The UK market is facing significant challenges due to a confluence of factors, including rising wages, increased costs, and new regulations. Retailers are grappling with how to pass these costs on to consumers without impacting customer satisfaction or investor confidence.

During market turbulence, investors navigate by ensuring liquidity, revisiting valuations, and strategically positioning portfolios. While global funds offer flexibility, liquidity in the cash market remains challenging. Despite the US consumer’s strength, Europe’s cheaper valuations, favourable macroeconomic outlook, and supportive central bank policies make it an attractive investment option, though concerns about US withdrawal and energy dependence persist.

The investment landscape is complex, with event risk impacting investment-grade markets and potential shifts in trade relationships. While sectors like autos and chemicals face challenges, real estate and telecoms remain attractive. Ultimately, decision-making involves a micro-level approach, considering company fundamentals and liquidity, while maintaining a long-term perspective to avoid chasing short-term market fluctuations.

Navigating tariffs and exploring private credit

Against the complex backdrop of US trade policy, and the unpredictability of tariff announcements and implementation, companies are impacted beyond demand volumes and price. They are also facing tougher financing and warier investor sentiment.  

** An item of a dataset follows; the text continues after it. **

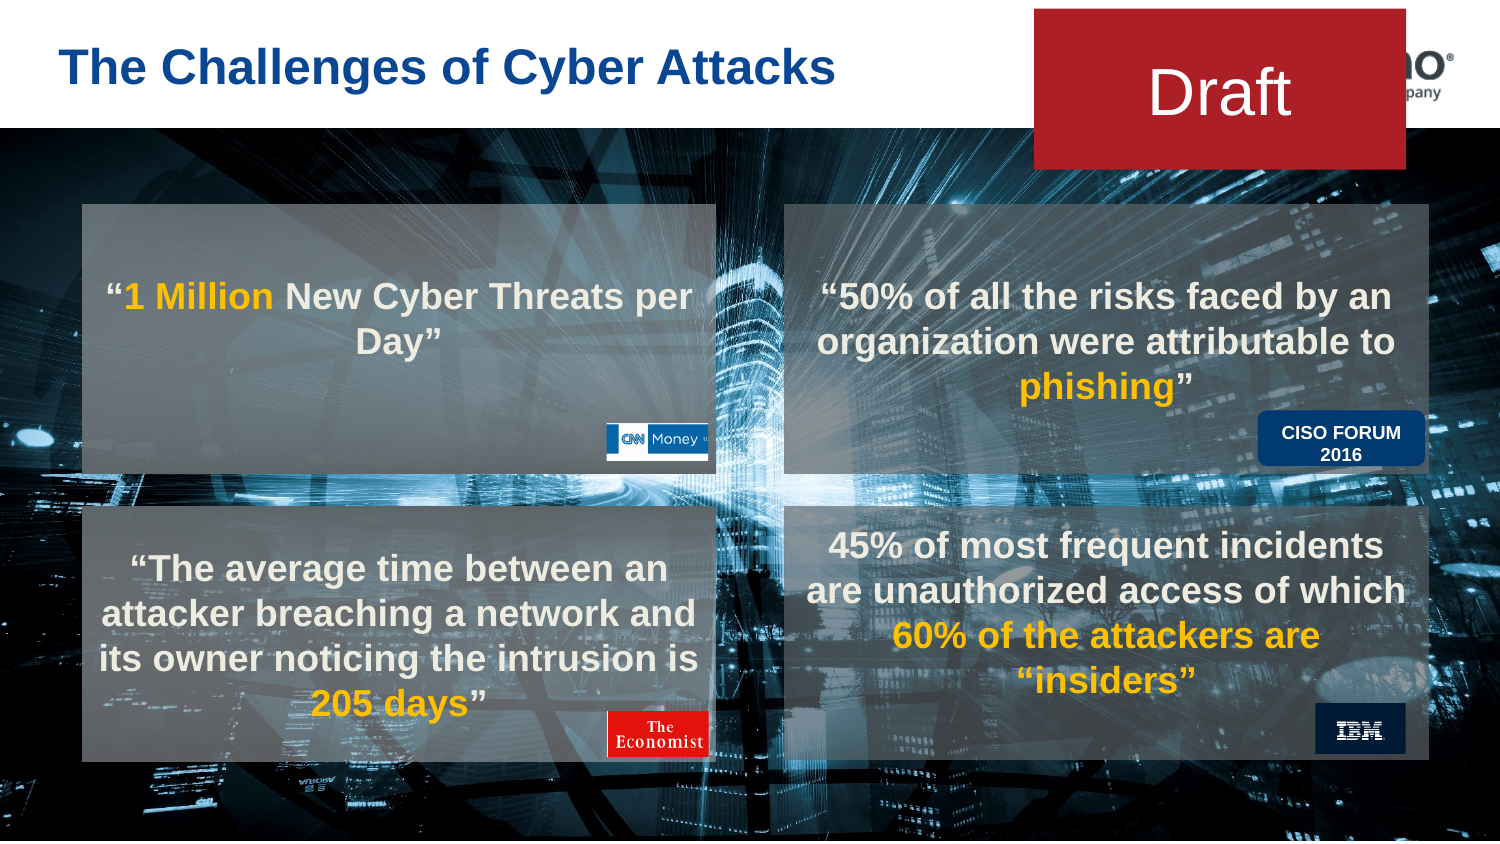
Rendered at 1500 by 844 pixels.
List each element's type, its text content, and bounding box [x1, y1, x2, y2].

The current market environment is characterised by differentiation between stronger and weaker credits, with weaker issuers facing liquidity challenges. While there is optimism about the resilience of companies and the availability of financing options, concerns remain about potential pockets of volatility and the impact of tariffs on specific sectors. The role of private credit is seen as positive, providing a constructive force during market turbulence and supporting market activity.

The private credit market, particularly direct lending, has grown in importance, providing financing to companies that struggled to access public markets. However, concerns exist about transparency, asset valuation, and potential pricing risk due to increasing competition and complexity. Despite this, direct lending is widely seen as a valuable tool, working alongside bank lending and offering flexibility.